There is no movement in the dark but not ten minutes later Sakura ambles in -- Saizo always interprets his wishes perfectly -- still in her sleeping-robe and slippers, carrying her rod. Gods, she’s so young, to have to deal with such a useless lout of a brother and king.
“Big Brother?”
“Sit by me.”
She does, and she produces a handkerchief and gently wipes at the blood on his chin, kneeling on the left side on his body -- the heart side, not the sword side. Raijinto’s anger fades to a hum. She sings him a lullaby, and he sleeps easy.
(“I am not worthy of wielding it, alone,” he says, with gentleness and sincerity. Scarlet knows Ryoma as a forceful, confident man, an impeccable warrior with a sturdy heart and a keen sense of righteousness. Seeing this side of him is disarming. She thinks she likes it. “It is not my blade, it is Hoshido’s, as I am not my own man, I am Hoshido. That is what my father was trying to tell me.”)
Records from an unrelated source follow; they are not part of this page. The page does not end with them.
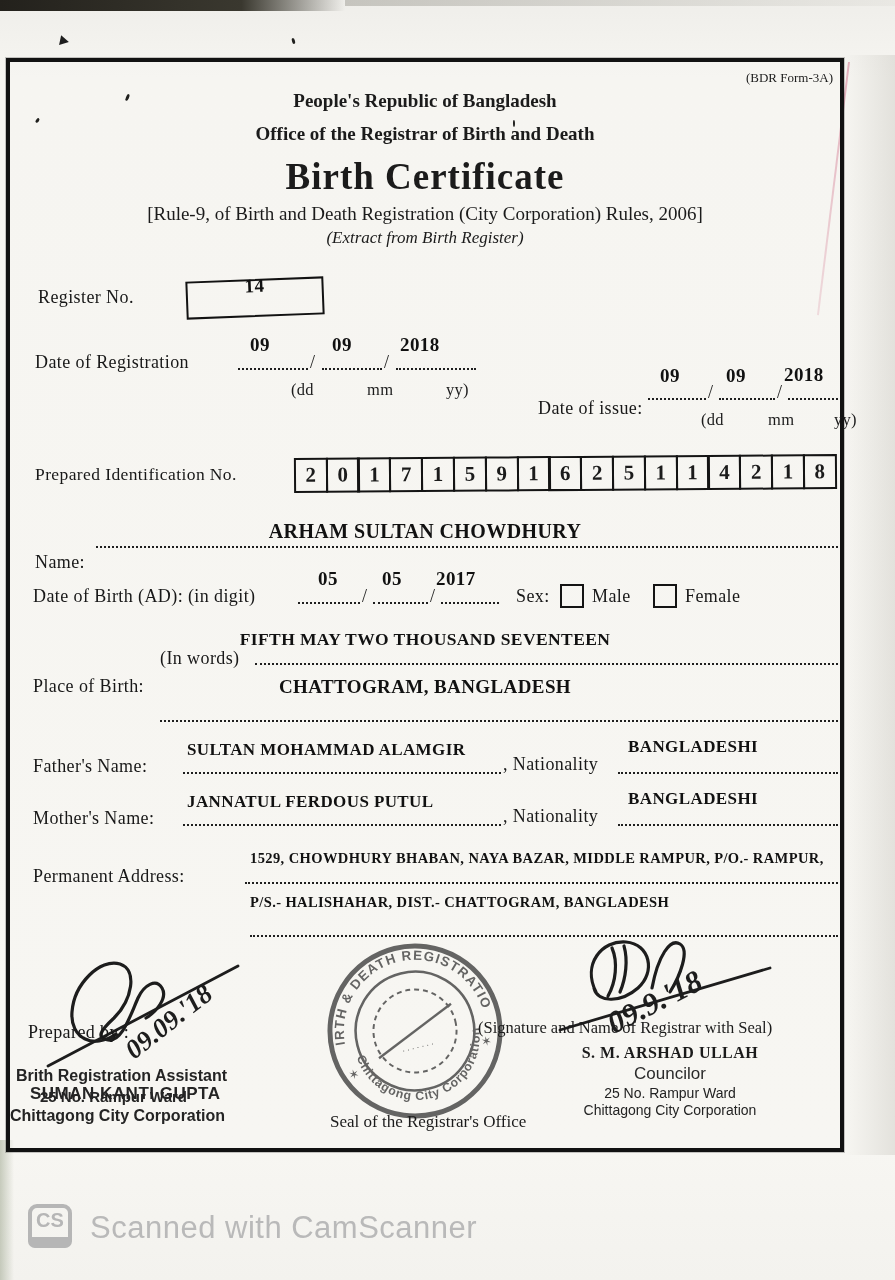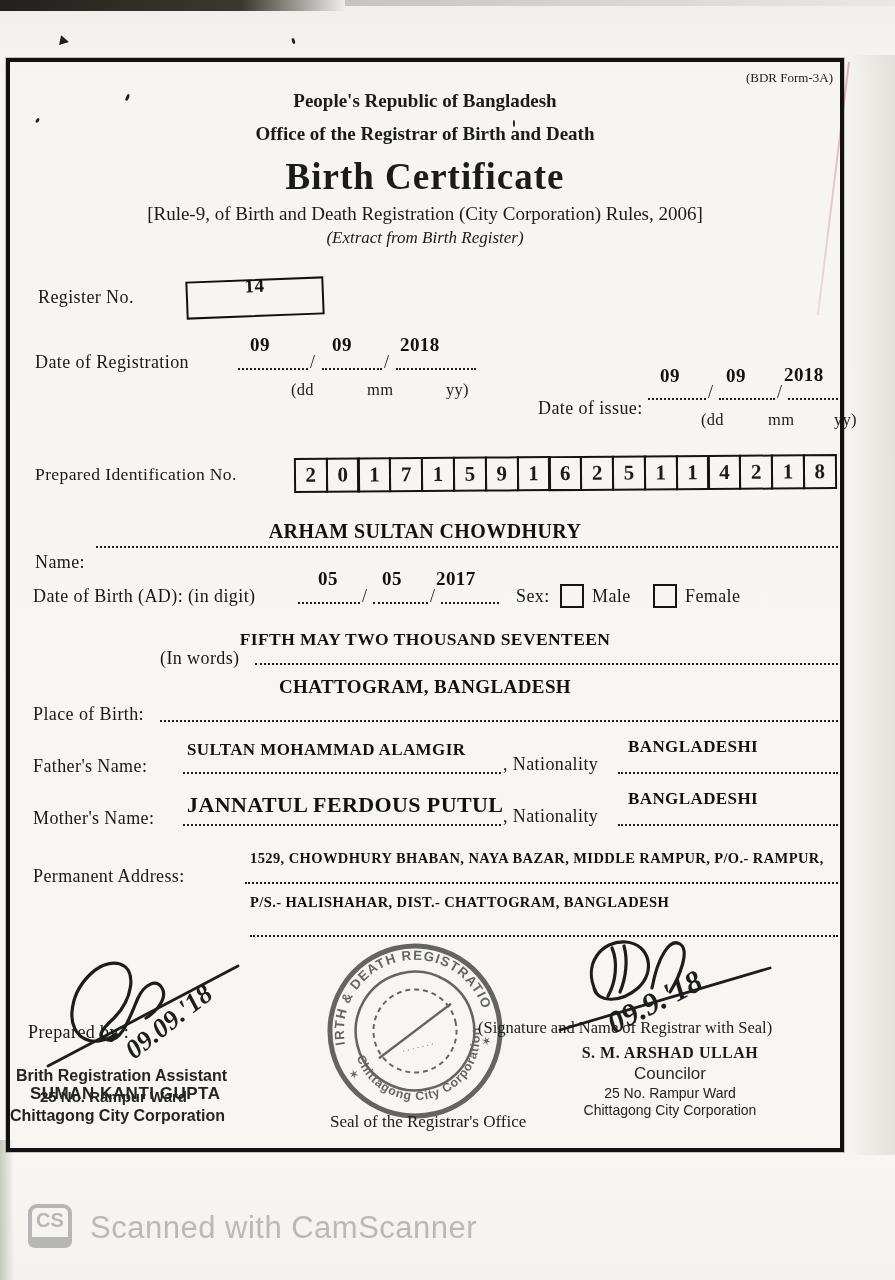--- a/index.html
+++ b/index.html
@@ -146,7 +146,7 @@
 <div class="abs dots" style="left:255px;top:663px;width:583px;"></div>
 
 <div class="abs ctr val" style="top:676px;font-size:19px;">CHATTOGRAM, BANGLADESH</div>
-<div class="abs lbl" style="left:33px;top:704px;">Place of Birth:</div>
+<div class="abs lbl" style="left:33px;top:676px;">Place of Birth:</div>
 <div class="abs dots" style="left:160px;top:720px;width:678px;"></div>
 
 <div class="abs lbl" style="left:33px;top:756px;">Father's Name:</div>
Under the intolerable weight of Cheve’s stars Ryoma considers the scene before him, the mangled bodies, the complete absence of his beloved father, his father’s sword lying on the cobblestone shining with menace and rage and a horrible, horrible sadness. He’s alone, and he has to make a decision: is he worthy? No, he is not. But does he have a choice?
He kneels and thrusts out his hands.